Reading passage:
——————
I have a global variable searchList that is an array of various query strings -- some are in the sheet, some are not.

I ran testit on a trigger to run every minute. After 152 iterations I had 38 batches. Looking at the result, this is what I see for each method:

| Method  | Minimum Seconds | Maximum Seconds | Average Seconds |
|---------|-----------------|-----------------|-----------------|
| method1 |            8.24 |           36.94 |           11.86 |
| method2 |            9.93 |           23.38 |           14.09 |
| method3 |            1.92 |            5.48 |            3.06 |
| method4 |            2.20 |           11.14 |            3.36 |

So it appears that, at least for my data-set, is using Google visualization query is the fastest.

Noah answered 24/6, 2019 at 13:34 Comment(9)
——————
Supplied entries:
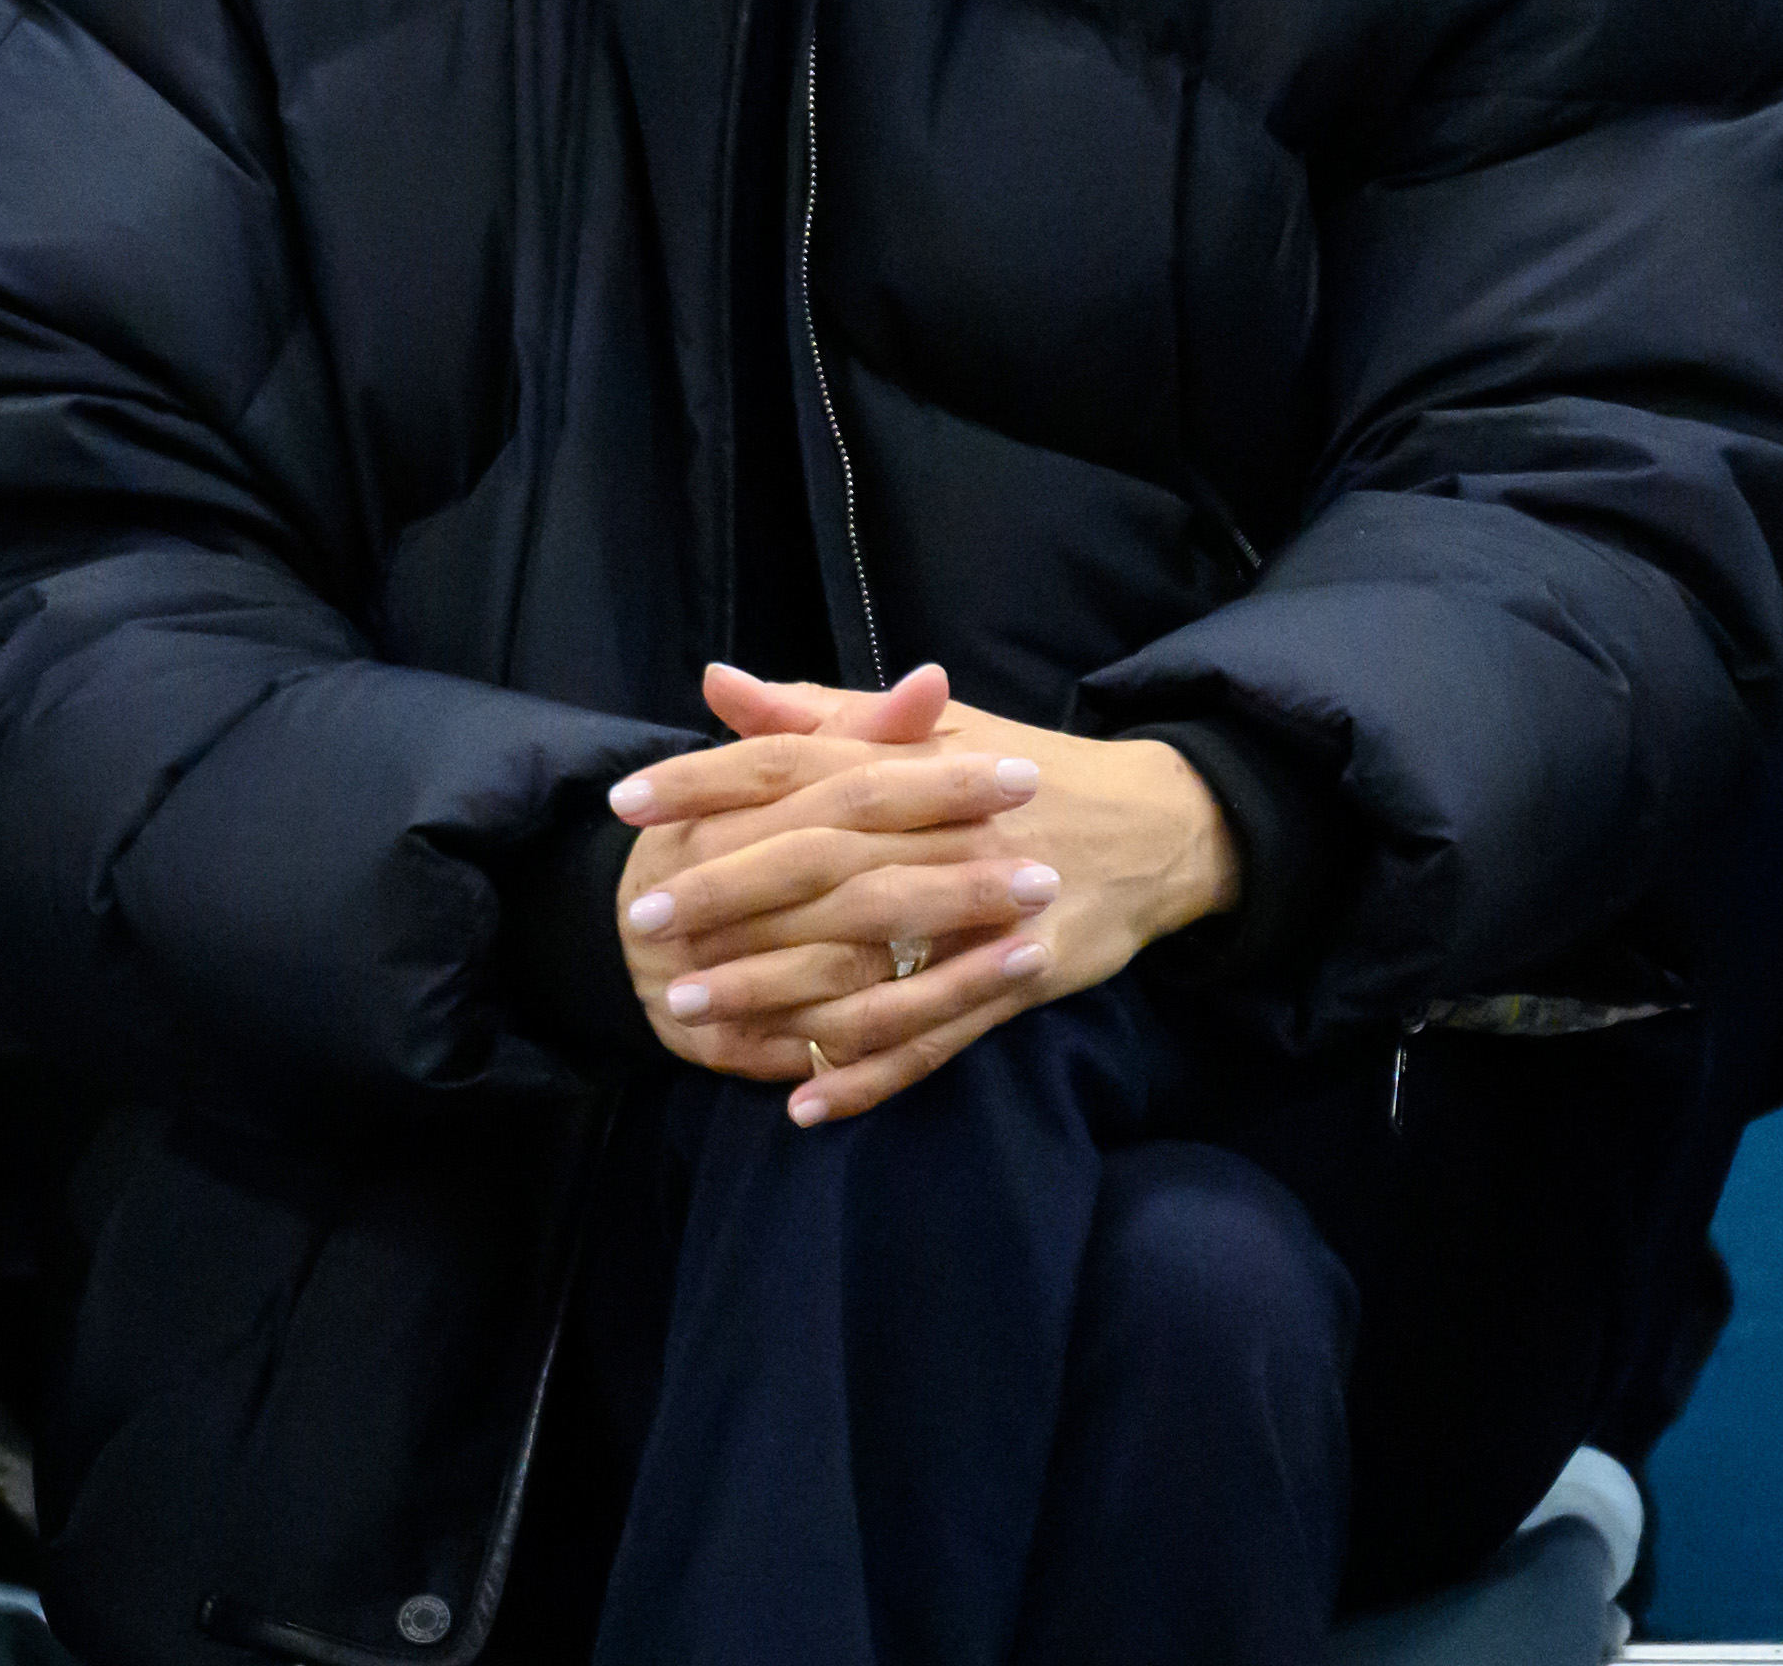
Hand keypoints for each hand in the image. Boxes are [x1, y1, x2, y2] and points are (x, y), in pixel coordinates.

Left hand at [608, 663, 1241, 1122]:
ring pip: (863, 958)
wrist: (1157, 826)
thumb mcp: (928, 729)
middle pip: (816, 862)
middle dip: (723, 891)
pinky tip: (801, 1099)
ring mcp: (982, 913)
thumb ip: (816, 715)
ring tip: (690, 1011)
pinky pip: (932, 1036)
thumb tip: (717, 683)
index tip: (626, 801)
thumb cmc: (1021, 770)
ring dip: (773, 991)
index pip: (790, 765)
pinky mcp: (1019, 980)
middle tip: (643, 919)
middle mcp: (940, 833)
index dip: (704, 780)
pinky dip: (866, 1072)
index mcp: (908, 765)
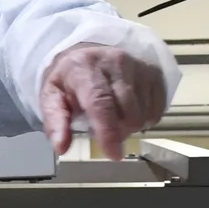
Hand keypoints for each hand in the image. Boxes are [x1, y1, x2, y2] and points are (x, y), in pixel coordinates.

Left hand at [40, 44, 167, 159]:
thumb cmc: (68, 79)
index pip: (101, 103)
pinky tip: (129, 111)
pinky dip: (145, 118)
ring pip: (144, 114)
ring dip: (130, 125)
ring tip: (114, 116)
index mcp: (85, 68)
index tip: (113, 154)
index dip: (108, 132)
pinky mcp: (154, 72)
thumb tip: (61, 147)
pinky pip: (157, 109)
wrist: (84, 53)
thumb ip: (55, 122)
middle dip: (118, 132)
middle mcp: (116, 63)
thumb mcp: (51, 97)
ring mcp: (139, 66)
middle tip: (103, 129)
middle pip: (128, 113)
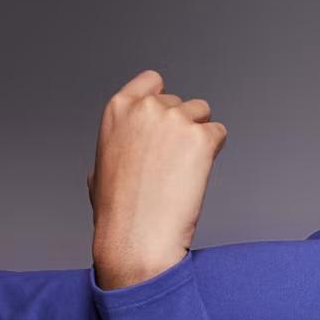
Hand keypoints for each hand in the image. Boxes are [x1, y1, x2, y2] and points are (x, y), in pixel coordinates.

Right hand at [88, 68, 227, 287]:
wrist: (136, 238)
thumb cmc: (117, 214)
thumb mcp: (100, 169)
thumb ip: (118, 146)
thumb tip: (126, 151)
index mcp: (118, 109)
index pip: (151, 81)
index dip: (162, 100)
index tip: (167, 118)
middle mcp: (147, 108)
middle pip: (179, 103)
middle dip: (180, 127)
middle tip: (173, 163)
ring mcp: (175, 120)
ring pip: (202, 113)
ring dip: (198, 136)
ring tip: (184, 171)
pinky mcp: (201, 137)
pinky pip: (219, 134)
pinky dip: (213, 152)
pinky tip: (196, 176)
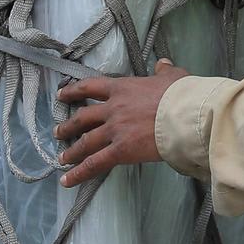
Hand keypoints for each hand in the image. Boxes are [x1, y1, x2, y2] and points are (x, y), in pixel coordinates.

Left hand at [55, 59, 189, 187]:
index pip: (91, 87)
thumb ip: (164, 70)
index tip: (62, 95)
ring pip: (85, 142)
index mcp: (122, 88)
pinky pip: (95, 163)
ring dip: (71, 151)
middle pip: (83, 117)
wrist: (186, 114)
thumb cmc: (181, 95)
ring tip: (62, 158)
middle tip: (58, 131)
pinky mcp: (120, 150)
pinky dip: (79, 173)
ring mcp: (114, 130)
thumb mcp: (172, 76)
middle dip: (68, 125)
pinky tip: (67, 179)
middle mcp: (113, 108)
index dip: (73, 91)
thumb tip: (162, 64)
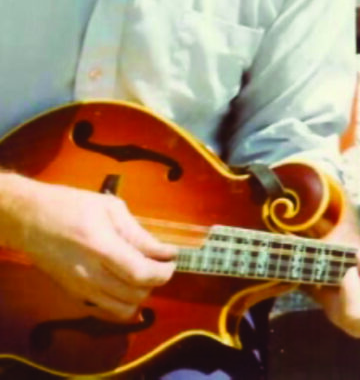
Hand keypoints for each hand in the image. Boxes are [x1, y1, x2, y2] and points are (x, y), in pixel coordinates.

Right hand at [7, 177, 175, 319]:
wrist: (28, 219)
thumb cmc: (70, 205)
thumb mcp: (109, 208)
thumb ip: (138, 233)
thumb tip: (164, 252)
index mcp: (100, 246)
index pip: (140, 273)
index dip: (163, 271)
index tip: (173, 259)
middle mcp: (89, 273)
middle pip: (135, 295)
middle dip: (157, 281)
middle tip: (162, 263)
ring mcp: (79, 288)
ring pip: (123, 309)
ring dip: (141, 294)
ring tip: (145, 274)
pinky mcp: (74, 294)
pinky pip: (106, 312)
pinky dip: (123, 304)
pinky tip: (127, 285)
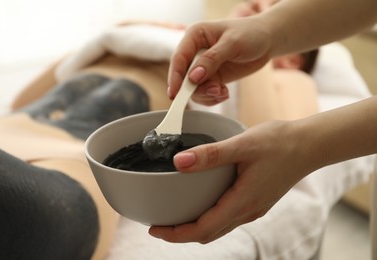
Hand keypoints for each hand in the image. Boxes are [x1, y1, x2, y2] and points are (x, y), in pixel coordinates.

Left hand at [149, 120, 315, 242]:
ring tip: (175, 217)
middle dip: (181, 234)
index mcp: (243, 201)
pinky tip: (201, 204)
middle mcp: (248, 210)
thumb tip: (179, 163)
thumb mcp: (243, 144)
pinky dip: (209, 218)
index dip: (176, 234)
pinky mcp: (257, 200)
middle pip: (209, 233)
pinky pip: (228, 218)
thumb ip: (210, 154)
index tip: (155, 229)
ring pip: (219, 227)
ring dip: (195, 227)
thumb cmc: (279, 143)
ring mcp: (254, 208)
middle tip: (159, 226)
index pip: (203, 229)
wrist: (309, 145)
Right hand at [167, 17, 272, 105]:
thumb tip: (193, 77)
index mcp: (194, 36)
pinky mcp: (211, 77)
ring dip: (207, 95)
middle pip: (184, 77)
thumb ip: (212, 59)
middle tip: (216, 91)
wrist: (267, 41)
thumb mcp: (232, 43)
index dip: (175, 77)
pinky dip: (213, 98)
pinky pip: (204, 94)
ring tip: (223, 91)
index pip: (179, 58)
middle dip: (197, 89)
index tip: (175, 94)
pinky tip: (225, 92)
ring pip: (193, 89)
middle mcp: (195, 52)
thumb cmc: (251, 34)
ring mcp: (202, 66)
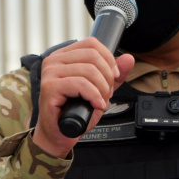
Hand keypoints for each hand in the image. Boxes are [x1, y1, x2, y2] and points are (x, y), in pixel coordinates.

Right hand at [31, 37, 134, 157]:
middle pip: (93, 56)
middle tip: (106, 94)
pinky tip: (96, 105)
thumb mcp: (100, 90)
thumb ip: (113, 74)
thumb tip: (128, 58)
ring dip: (102, 89)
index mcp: (64, 56)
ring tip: (100, 101)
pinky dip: (94, 96)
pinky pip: (81, 84)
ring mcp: (50, 73)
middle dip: (107, 77)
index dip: (109, 59)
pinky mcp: (49, 87)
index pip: (92, 44)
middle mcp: (54, 60)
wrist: (60, 134)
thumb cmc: (76, 112)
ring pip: (89, 70)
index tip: (114, 77)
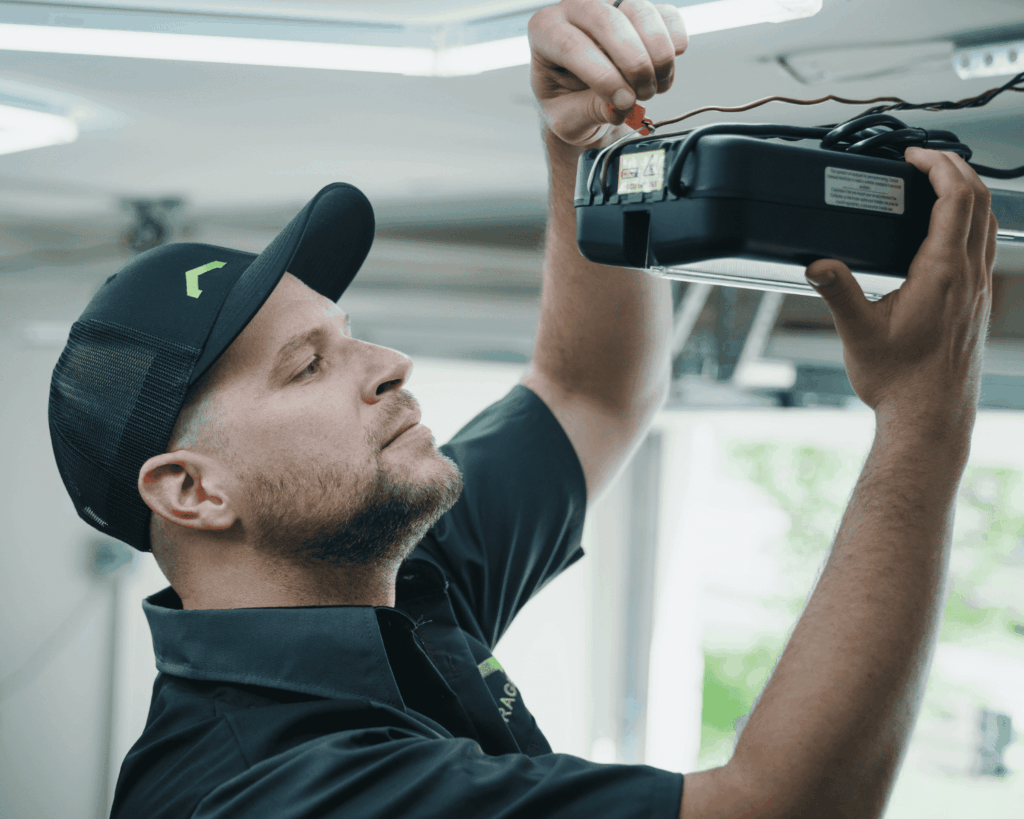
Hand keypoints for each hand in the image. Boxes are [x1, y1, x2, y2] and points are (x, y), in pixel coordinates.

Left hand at [528, 0, 687, 146]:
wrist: (583, 98)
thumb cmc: (568, 104)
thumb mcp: (567, 119)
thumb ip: (588, 112)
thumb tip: (618, 108)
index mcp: (545, 31)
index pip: (571, 45)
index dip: (602, 75)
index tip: (624, 102)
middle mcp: (575, 7)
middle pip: (607, 20)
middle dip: (632, 62)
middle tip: (642, 95)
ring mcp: (610, 2)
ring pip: (639, 10)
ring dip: (656, 53)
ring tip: (655, 88)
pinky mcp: (639, 9)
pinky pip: (664, 13)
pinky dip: (673, 39)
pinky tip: (668, 67)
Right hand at [805, 148, 996, 435]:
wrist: (931, 417)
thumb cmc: (900, 381)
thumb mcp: (858, 333)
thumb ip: (838, 292)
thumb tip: (818, 264)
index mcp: (943, 273)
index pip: (956, 199)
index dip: (939, 165)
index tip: (915, 155)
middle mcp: (969, 277)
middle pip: (981, 201)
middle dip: (956, 169)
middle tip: (925, 159)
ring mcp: (979, 290)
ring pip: (989, 223)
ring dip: (969, 194)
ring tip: (938, 185)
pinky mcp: (978, 304)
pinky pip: (986, 246)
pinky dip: (972, 222)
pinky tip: (947, 234)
——————
What to do:
A – Please explain in one to three sentences what the forum answer bases its conclusion about the fastest approach on, and why that conclusion is qualified.
B – Replace "trigger" with "timer" in the forum answer, and write out the passage from "I ran testit" up to and including "is the fastest.".
The data aren't needed for this.

Responses to the tasks:
A – The conclusion rests on timing results from running testit on a trigger every minute. After 152 iterations this produced 38 batches, and the minimum, maximum and average seconds were recorded for each of four methods. The conclusion is qualified with "at least for my data-set" because the timings come only from the author's own data.

B –
I ran testit on a timer to run every minute. After 152 iterations I had 38 batches. Looking at the result, this is what I see for each method:

| Method  | Minimum Seconds | Maximum Seconds | Average Seconds |
|---------|-----------------|-----------------|-----------------|
| method1 |            8.24 |           36.94 |           11.86 |
| method2 |            9.93 |           23.38 |           14.09 |
| method3 |            1.92 |            5.48 |            3.06 |
| method4 |            2.20 |           11.14 |            3.36 |

So it appears that, at least for my data-set, is using Google visualization query is the fastest.